The value of his voucher would grow at the level of inflation, which is almost always less than the growth of the economy. But no industrial country keeps health spending growth below GDP growth.

"It's implausible to think costs would inflate at that level," says Boston University health economist Austin Frakt. If so, then over time premium support would buy you less and less insurance -- and less and less care.

There are countless ways to moderate the severity of the Ryan plan. Wilensky suggests a cap that grows a little faster than GDP, for instance. What's most important about the proposal, though, is not the specific growth target; it's the philosophical stake in the ground planted about how much of the cost of paying for health care should be shared collectively, through taxes, and how much should be a responsibility for you, the individual, to bear. The Ryan plan says clearly: more on you. [...]

Hmmm. I do believe that costs have gotten so far out of control, because once the "government" is paying, instead of an individual, then nobody cares about the costs or questions what is being charged and why. But if it goes too far the other way, then people under 55 might be getting a lot less, even though they payed into Medicare the same as people over 55.

Is there a happy medium, a balance, somewhere? One will have to be found, because it sure can't continue like it is; unsustainable.

It's quite a long article.
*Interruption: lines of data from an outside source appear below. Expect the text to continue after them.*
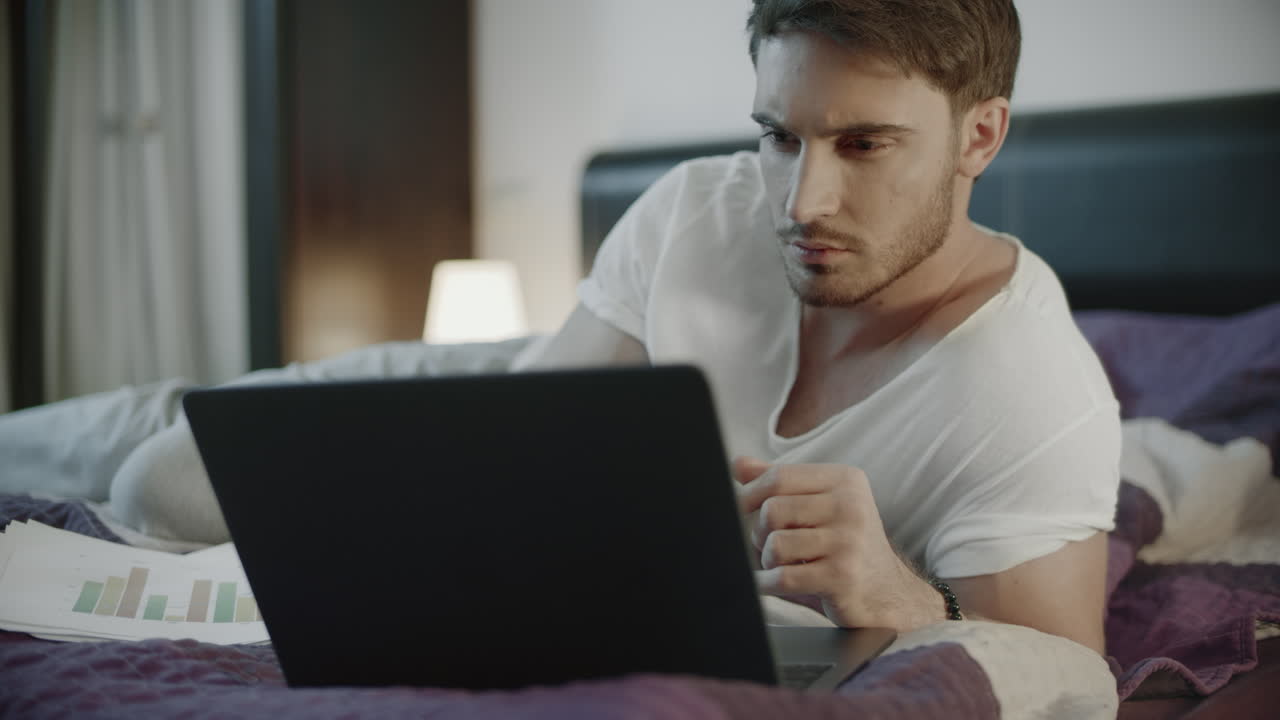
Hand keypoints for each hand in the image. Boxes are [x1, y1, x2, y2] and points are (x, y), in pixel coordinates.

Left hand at [734, 457, 942, 630]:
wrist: (888, 593)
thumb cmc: (845, 547)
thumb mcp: (819, 506)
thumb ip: (780, 483)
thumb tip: (738, 464)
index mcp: (845, 480)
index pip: (779, 477)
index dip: (749, 495)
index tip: (740, 510)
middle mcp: (851, 505)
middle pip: (772, 510)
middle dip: (759, 533)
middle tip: (771, 546)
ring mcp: (849, 541)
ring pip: (775, 544)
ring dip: (767, 561)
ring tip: (784, 565)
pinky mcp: (842, 576)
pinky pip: (783, 577)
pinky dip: (768, 583)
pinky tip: (772, 583)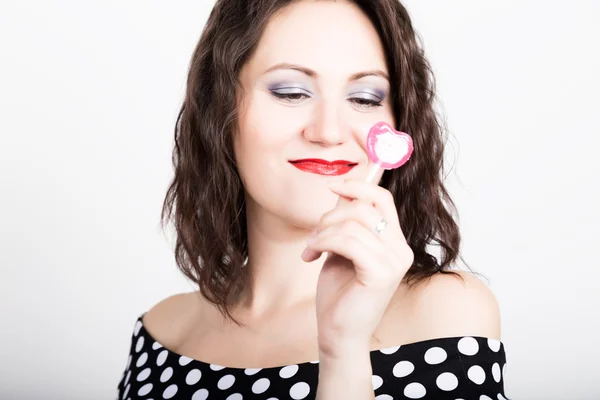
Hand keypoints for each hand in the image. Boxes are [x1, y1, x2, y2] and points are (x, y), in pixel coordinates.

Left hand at [301, 179, 413, 355]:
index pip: (383, 199)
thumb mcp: (342, 248)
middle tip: (314, 236)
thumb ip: (347, 222)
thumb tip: (341, 189)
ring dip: (322, 232)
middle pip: (365, 206)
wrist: (338, 332)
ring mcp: (395, 262)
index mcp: (395, 242)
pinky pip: (347, 240)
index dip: (358, 186)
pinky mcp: (381, 273)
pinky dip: (323, 243)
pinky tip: (313, 256)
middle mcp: (401, 250)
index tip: (332, 186)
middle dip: (330, 215)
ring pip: (352, 223)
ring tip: (312, 248)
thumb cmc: (340, 293)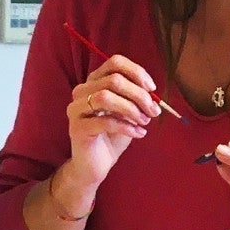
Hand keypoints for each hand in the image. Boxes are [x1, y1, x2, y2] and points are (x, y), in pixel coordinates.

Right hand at [65, 52, 162, 193]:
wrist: (95, 166)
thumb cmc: (112, 137)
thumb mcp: (128, 112)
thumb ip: (136, 98)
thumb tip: (152, 91)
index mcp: (94, 82)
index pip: (114, 63)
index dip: (136, 72)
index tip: (152, 88)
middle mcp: (81, 91)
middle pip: (113, 80)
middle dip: (139, 95)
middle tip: (153, 111)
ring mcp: (76, 110)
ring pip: (105, 97)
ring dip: (131, 109)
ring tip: (144, 122)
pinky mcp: (77, 129)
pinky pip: (104, 121)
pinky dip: (126, 126)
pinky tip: (138, 134)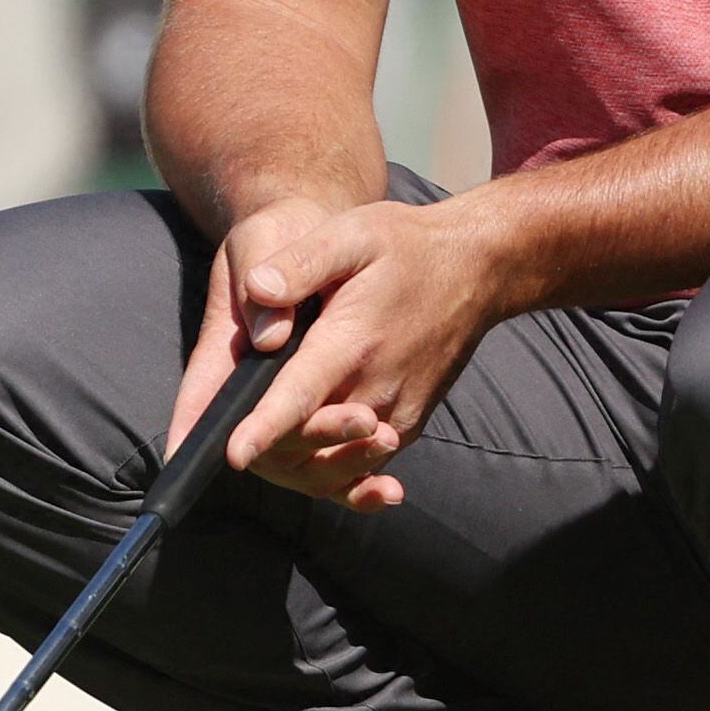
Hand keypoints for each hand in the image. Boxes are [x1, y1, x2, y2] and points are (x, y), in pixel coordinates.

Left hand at [174, 190, 514, 510]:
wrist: (477, 269)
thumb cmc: (406, 247)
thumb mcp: (352, 234)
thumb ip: (301, 264)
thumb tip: (255, 290)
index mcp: (351, 343)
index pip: (300, 399)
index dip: (264, 430)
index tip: (234, 455)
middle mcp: (376, 389)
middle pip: (308, 445)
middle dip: (267, 451)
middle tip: (232, 442)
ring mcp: (397, 413)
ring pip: (335, 466)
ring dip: (296, 467)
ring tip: (260, 456)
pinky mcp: (408, 423)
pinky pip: (364, 465)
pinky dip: (336, 476)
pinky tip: (311, 466)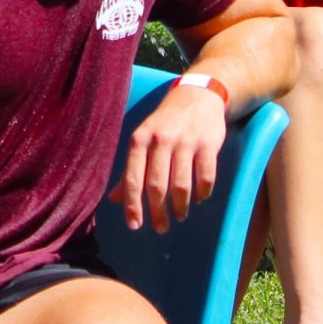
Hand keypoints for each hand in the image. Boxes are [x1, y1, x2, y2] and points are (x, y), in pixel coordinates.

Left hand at [107, 82, 226, 233]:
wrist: (197, 96)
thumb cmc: (165, 123)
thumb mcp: (143, 140)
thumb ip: (129, 170)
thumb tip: (114, 200)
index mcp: (140, 138)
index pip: (133, 177)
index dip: (133, 204)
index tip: (134, 226)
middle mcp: (161, 139)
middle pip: (157, 185)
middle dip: (158, 212)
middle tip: (160, 228)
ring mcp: (186, 141)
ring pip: (181, 185)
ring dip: (180, 206)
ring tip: (179, 215)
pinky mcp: (208, 144)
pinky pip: (205, 177)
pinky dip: (202, 193)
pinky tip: (199, 198)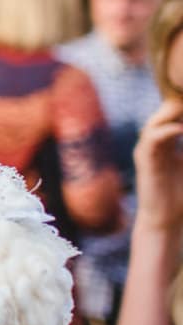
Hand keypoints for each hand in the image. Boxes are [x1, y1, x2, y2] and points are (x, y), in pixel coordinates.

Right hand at [132, 96, 182, 239]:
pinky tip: (180, 128)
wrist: (167, 221)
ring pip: (156, 122)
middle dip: (178, 103)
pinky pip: (151, 139)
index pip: (176, 116)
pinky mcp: (144, 161)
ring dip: (172, 113)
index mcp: (169, 144)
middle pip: (165, 114)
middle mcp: (156, 144)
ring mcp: (148, 151)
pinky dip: (165, 131)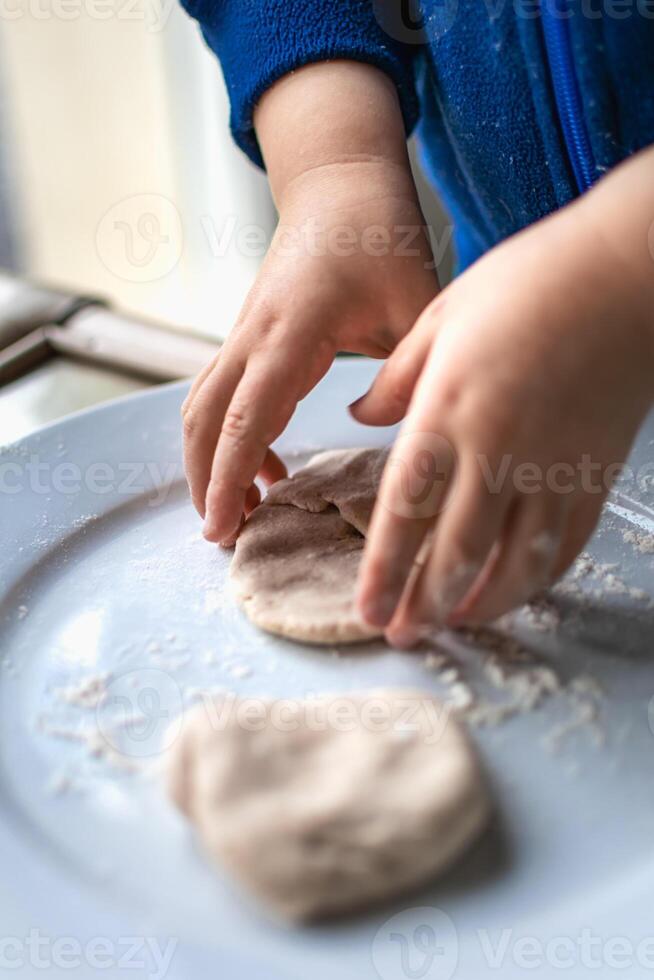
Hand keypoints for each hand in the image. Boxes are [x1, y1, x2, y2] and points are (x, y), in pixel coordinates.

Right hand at [182, 62, 437, 544]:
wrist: (341, 182)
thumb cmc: (382, 236)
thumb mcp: (416, 304)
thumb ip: (407, 373)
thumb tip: (380, 431)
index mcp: (291, 332)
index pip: (244, 419)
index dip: (228, 479)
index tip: (224, 527)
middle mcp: (253, 334)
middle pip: (201, 418)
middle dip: (203, 481)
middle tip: (224, 535)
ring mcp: (244, 332)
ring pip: (200, 406)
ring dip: (208, 461)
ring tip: (242, 512)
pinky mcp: (249, 334)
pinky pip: (221, 392)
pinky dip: (228, 436)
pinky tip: (267, 467)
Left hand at [354, 157, 653, 645]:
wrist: (628, 272)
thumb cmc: (532, 280)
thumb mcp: (444, 315)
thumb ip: (398, 378)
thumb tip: (361, 415)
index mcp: (450, 411)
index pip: (406, 510)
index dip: (386, 571)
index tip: (368, 610)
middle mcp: (500, 450)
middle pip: (457, 550)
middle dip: (425, 602)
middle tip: (402, 635)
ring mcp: (554, 465)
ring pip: (515, 560)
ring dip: (482, 602)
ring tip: (454, 624)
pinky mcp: (596, 471)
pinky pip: (566, 542)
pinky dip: (539, 576)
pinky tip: (517, 590)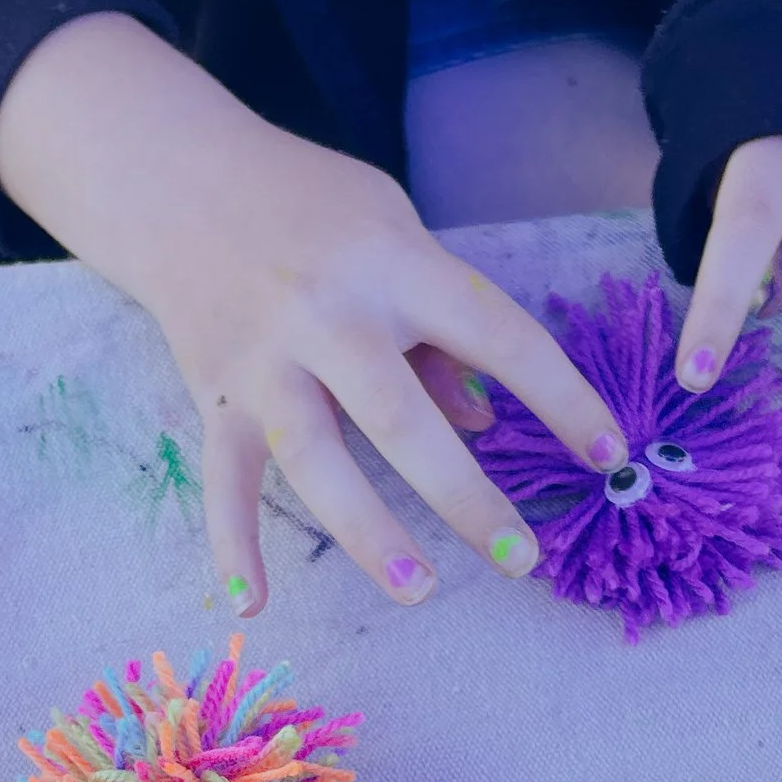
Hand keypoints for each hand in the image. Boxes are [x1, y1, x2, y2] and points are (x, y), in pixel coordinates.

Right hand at [0, 17, 623, 610]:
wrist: (173, 177)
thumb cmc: (309, 206)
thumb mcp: (395, 234)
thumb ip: (439, 329)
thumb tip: (484, 422)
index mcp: (392, 267)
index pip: (496, 336)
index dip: (559, 398)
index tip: (609, 455)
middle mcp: (326, 317)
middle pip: (401, 420)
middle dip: (465, 496)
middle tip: (522, 559)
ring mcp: (262, 363)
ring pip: (316, 460)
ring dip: (367, 532)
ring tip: (420, 592)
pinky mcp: (212, 397)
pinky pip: (223, 482)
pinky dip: (231, 545)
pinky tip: (249, 605)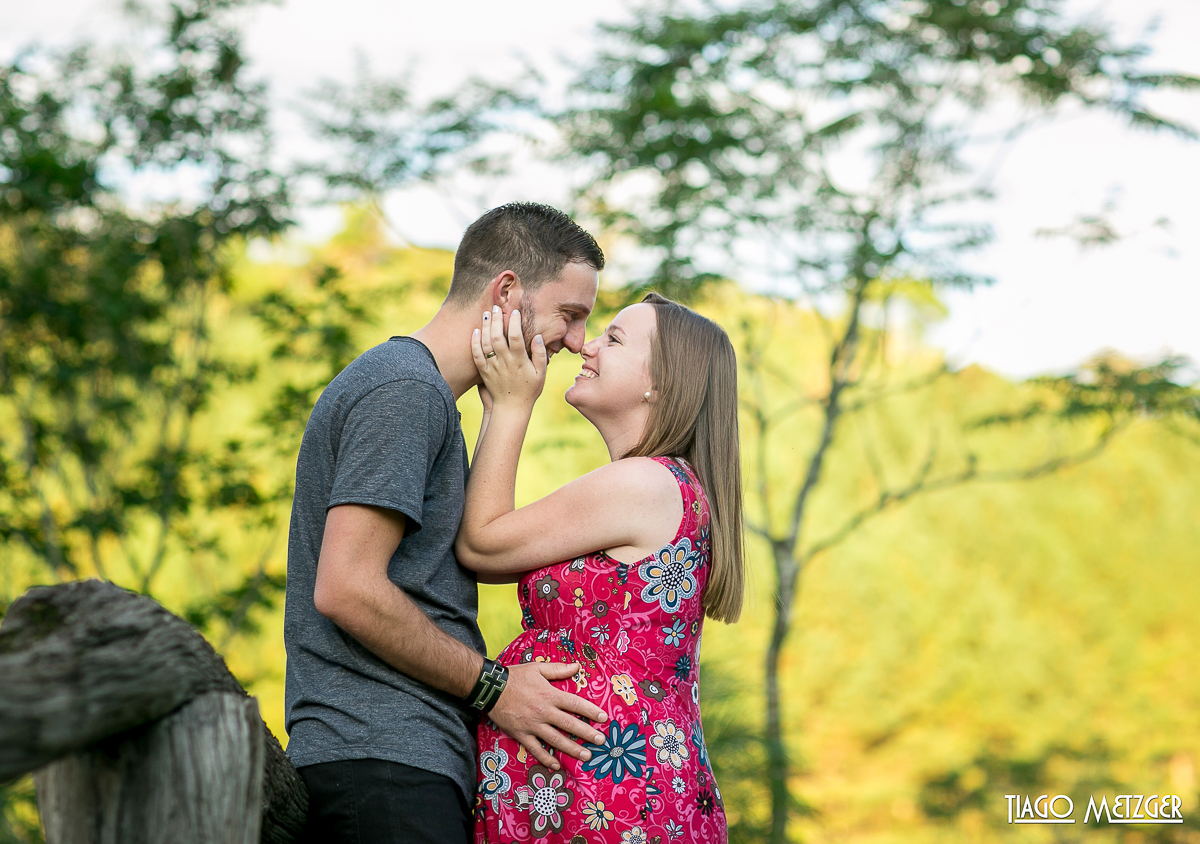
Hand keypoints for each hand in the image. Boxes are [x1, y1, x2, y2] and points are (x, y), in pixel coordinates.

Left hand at [472, 306, 545, 409]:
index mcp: (519, 361)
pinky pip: (477, 355)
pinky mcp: (484, 372)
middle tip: (496, 307)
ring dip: (485, 327)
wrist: (511, 408)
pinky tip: (475, 331)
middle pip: (497, 336)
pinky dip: (475, 342)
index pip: (515, 337)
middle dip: (496, 320)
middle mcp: (504, 362)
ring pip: (486, 343)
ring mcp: (492, 367)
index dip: (514, 323)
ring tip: (486, 314)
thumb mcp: (541, 374)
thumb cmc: (529, 390)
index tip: (514, 312)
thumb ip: (540, 355)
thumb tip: (538, 337)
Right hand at [488, 661, 607, 770]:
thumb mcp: (537, 668)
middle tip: (601, 741)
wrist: (490, 688)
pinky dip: (546, 758)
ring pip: (555, 740)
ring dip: (572, 749)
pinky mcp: (522, 735)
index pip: (575, 704)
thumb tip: (577, 667)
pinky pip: (535, 749)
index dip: (590, 711)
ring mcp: (532, 725)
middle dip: (587, 733)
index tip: (603, 718)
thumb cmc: (515, 676)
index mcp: (549, 694)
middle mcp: (543, 712)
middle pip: (569, 725)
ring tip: (586, 755)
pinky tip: (556, 766)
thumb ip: (558, 669)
From PART 2:

Medicare: How much more will they cut?
For all the chatter about how politicians have to buckle down and get serious about reining in Medicare, you might have missed this development: Last year's health reform bill cut $500 billion out of two big Medicare programs over a decade, while increasing the number of high-income retirees who have to pay larger Part B premiums.

"It's as if that never happened," says Jonathan Oberlander, a professor of health policy at the University of North Carolina.

To be sure, health reform wasn't a let's-shrink-the-government project. The reason Democrats got their hands grimy and made cuts to the program was to help pay for a new health care entitlement, making it easier for Americans under 65 to buy their own insurance. Still, the new law shows that liberal lawmakers will slice into Medicare if needed, and offers a glimpse into how they'll try to do it.

The central idea behind the maze of cost-control provisions health reform establishes: Focus on trimming fat before reducing benefits. One approach is to reduce the power of providers to drive spending. When your doctor says you need this test or that surgery, you tend to take his word for it, even if you have hefty out-of-pocket costs. Hospitals, meanwhile, have consolidated in recent decades, giving them considerable price-setting power.

Results: There's substantial evidence that doctors at times over-treat, and you overpay for just about everything. "For a long hospital stay we pay $18,000, vs. $4,000 or $5,000 in Germany or Japan," says Gerard Anderson, director of the Center.

[...]

In coming months one idea you'll hear debated a lot is imposing a numerical cap on future government spending or revenue -- say, 21% of GDP or even 18%.

No matter what the specific numbers proposed are, growing health care costs are on a path to push the size of government well beyond those limits. If that happens, Medicare would go from long-term challenge to immediate crisis. Big changes would have to happen fast. Budget hawks ought to be specific about what those changes will be.

All you can know for sure now: This country, not just the government, but each of us as individuals -- is facing a monster of a doctor's bill, and there's no easy way to get around paying it.

Yikes.
     

1 comment:

Anonymous said...

i'm 53 and i guess i need to go back to the old ways and seek help from the local Wiccans. get a little clove oil for my toothache maybe offer up some prayers that my fellow humans will treat each other better - one day.